The screenshot shows 2 source devices, but the pass rule doesn't care about the source address. No one else had access to the firewall.

What could possibly be the reason for this behaviour?

System is OPNsense 26.4_14-amd64


Best to start by looking at the detailed information in the log (https://docs.opnsense.org/manual/logging_firewall.html#live-view), which is at the end of the line.

Click on the information icon. In the window which opens, scroll down to the end and and look for the tcpflags line. You may see flags of F or R in the logs for the blocked connections, as they all relate to the connection which logged a pass at 14:45:23 - which should show a flag of S.

It may have been the connection was closed but the client belatedly sent flags to close the connection - judging by the time stamps.

Did you check the Apple System Status page at that time?

Thanks a lot for your suggestion. I just got myself a refresher on TCP flags...

The flags in the logs seem support the theory that the pass rule didn't apply because the connection state was lost. The green lines in the log have state SEC, followed by the sequence of default block messages with flags FPA, except the last one with flags RA. If my understanding is correct, this indicates that the client wanted to shut down the connection for a while, not getting anywhere and finally giving up with a reset.

Is there a way to see why a firewall state may expire while a client still thinks it is active? I'm pretty sure it's not because the firewall state were exhausted. Currently, it only uses ~500 of ~800000 and I don't see why the load could have been that much larger earlier on.

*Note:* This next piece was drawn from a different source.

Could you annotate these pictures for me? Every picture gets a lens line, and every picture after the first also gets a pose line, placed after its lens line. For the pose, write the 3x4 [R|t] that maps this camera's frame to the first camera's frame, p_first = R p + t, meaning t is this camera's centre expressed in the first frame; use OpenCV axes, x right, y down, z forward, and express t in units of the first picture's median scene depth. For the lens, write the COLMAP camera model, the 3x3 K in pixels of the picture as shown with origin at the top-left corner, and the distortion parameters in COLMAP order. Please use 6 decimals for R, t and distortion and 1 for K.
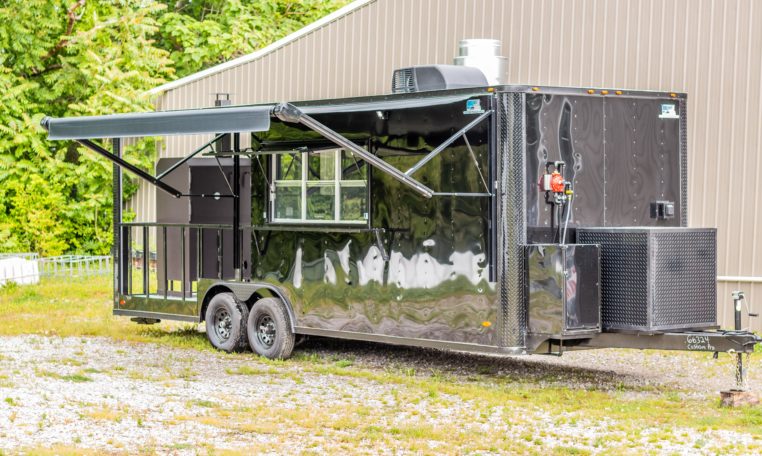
lens RADIAL K [[1801.8, 0, 381.0], [0, 1801.8, 228.0], [0, 0, 1]] dist [0.025340, 0.069461]
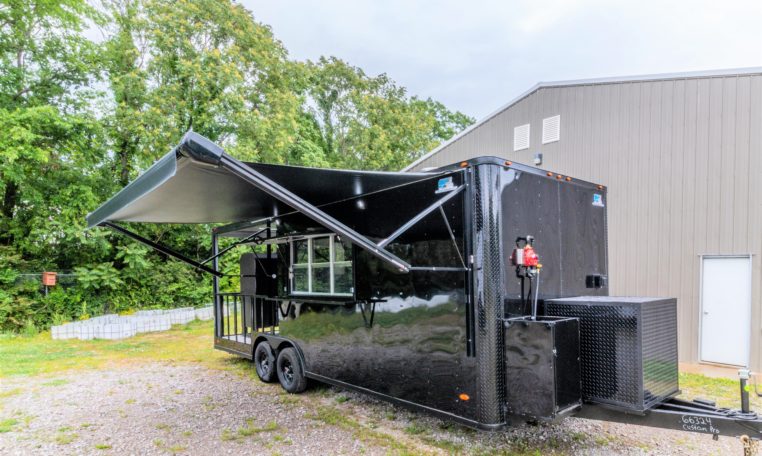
lens RADIAL K [[530.0, 0, 355.6], [0, 530.0, 228.9], [0, 0, 1]] dist [-0.001307, -0.001050]
pose [[0.998425, -0.020598, -0.052177, 0.014434], [0.014902, 0.994115, -0.107300, -0.009654], [0.054080, 0.106353, 0.992857, 0.669484]]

June 01, 2026, 07:52:47 PM #4 Last Edit: June 02, 2026, 07:56:08 AM by lmoore
Quote from: mooh on June 01, 2026, 05:54:21 PMIs there a way to see why a firewall state may expire while a client still thinks it is active?

The client would have sent a packet with the TCP flag FIN set and pf will have seen this and set the timers to close the state. For whatever reason, the client didn't consider the connection fully closed and sent subsequent packets with FIN set and then at the end a packet with RST set. The log entries were for out-of-state connection attempts and is why they were blocked.

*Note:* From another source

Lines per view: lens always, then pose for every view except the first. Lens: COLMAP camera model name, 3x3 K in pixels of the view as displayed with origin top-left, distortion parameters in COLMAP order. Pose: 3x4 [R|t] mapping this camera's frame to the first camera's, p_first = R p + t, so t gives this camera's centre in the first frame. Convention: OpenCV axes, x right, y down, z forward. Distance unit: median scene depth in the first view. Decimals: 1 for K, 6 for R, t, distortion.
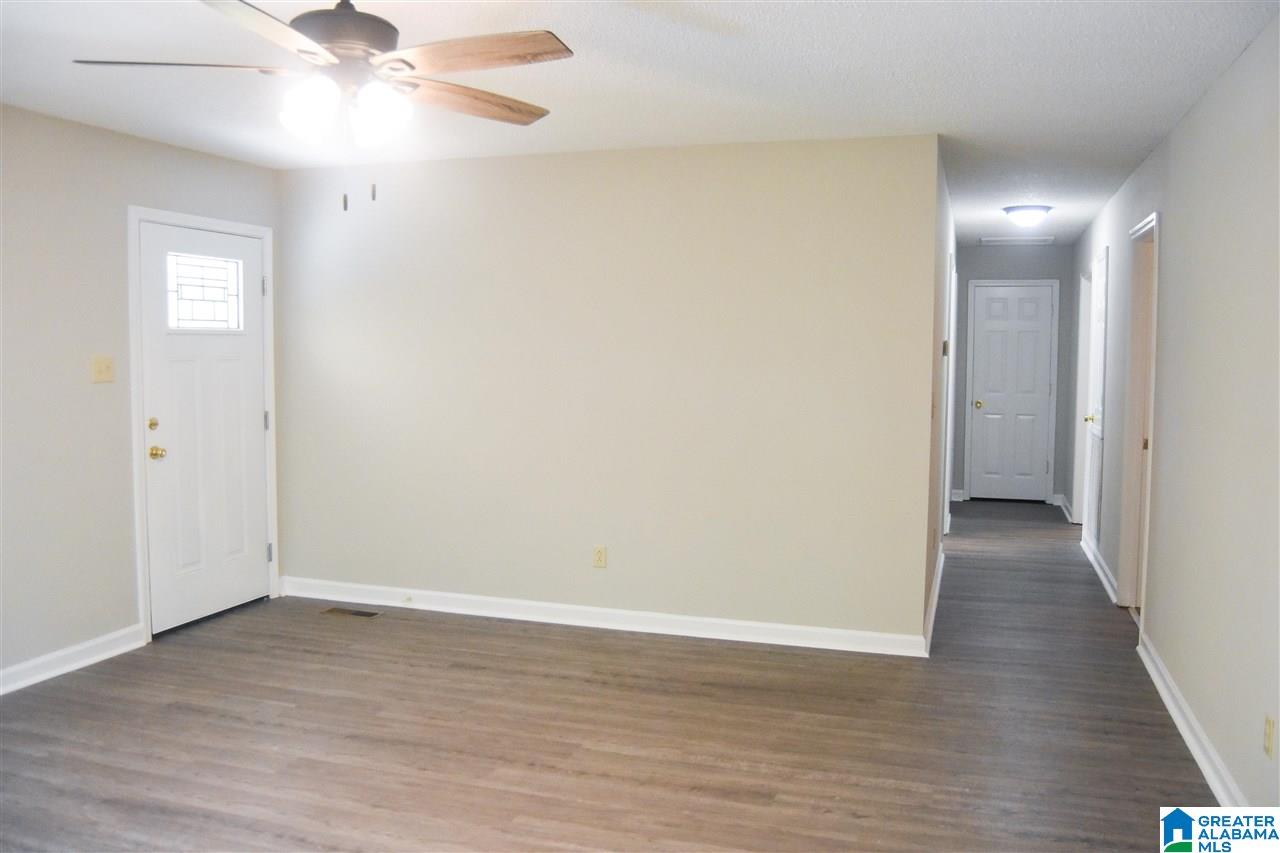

I expect someone on the list can provide a better explanation regarding this.

To see what is happening you could SSH to your firewall and use 'tcpdump', with the '-p' option set, to capture and save a session. Once the session has been captured, including the out-of-state packets, you can review it in a tool such as Wireshark and observe when the flags get set and when packets are re-transmitted.

Of course, what you were looking at is a red herring as none of this explains why your clients were experiencing connectivity issues to iCloud.

[Edit] To obtain the pf state timeouts for TCP sessions on your firewall, run the following;

Quote  pfctl -s timeouts | grep tcp

    tcp.first                      120s
    tcp.opening                     30s
    tcp.established              86400s
    tcp.closing                    900s
    tcp.finwait                     45s
    tcp.closed                      90s
    tcp.tsdiff                      30s

In addition, you could also run 'pftop' and watch the sessions live;

Quote/usr/local/sbin/pftop -s1 -f 'net 192.168.150 and host 17.145.16.2 and proto tcp and port 443'

Thanks for your support. I believe the "iCloud not working" report and the observation made in the firewall log at that time are just a coincident. The device trying to close the connection is HomePod Mini. I need to find out what exactly didn't work work.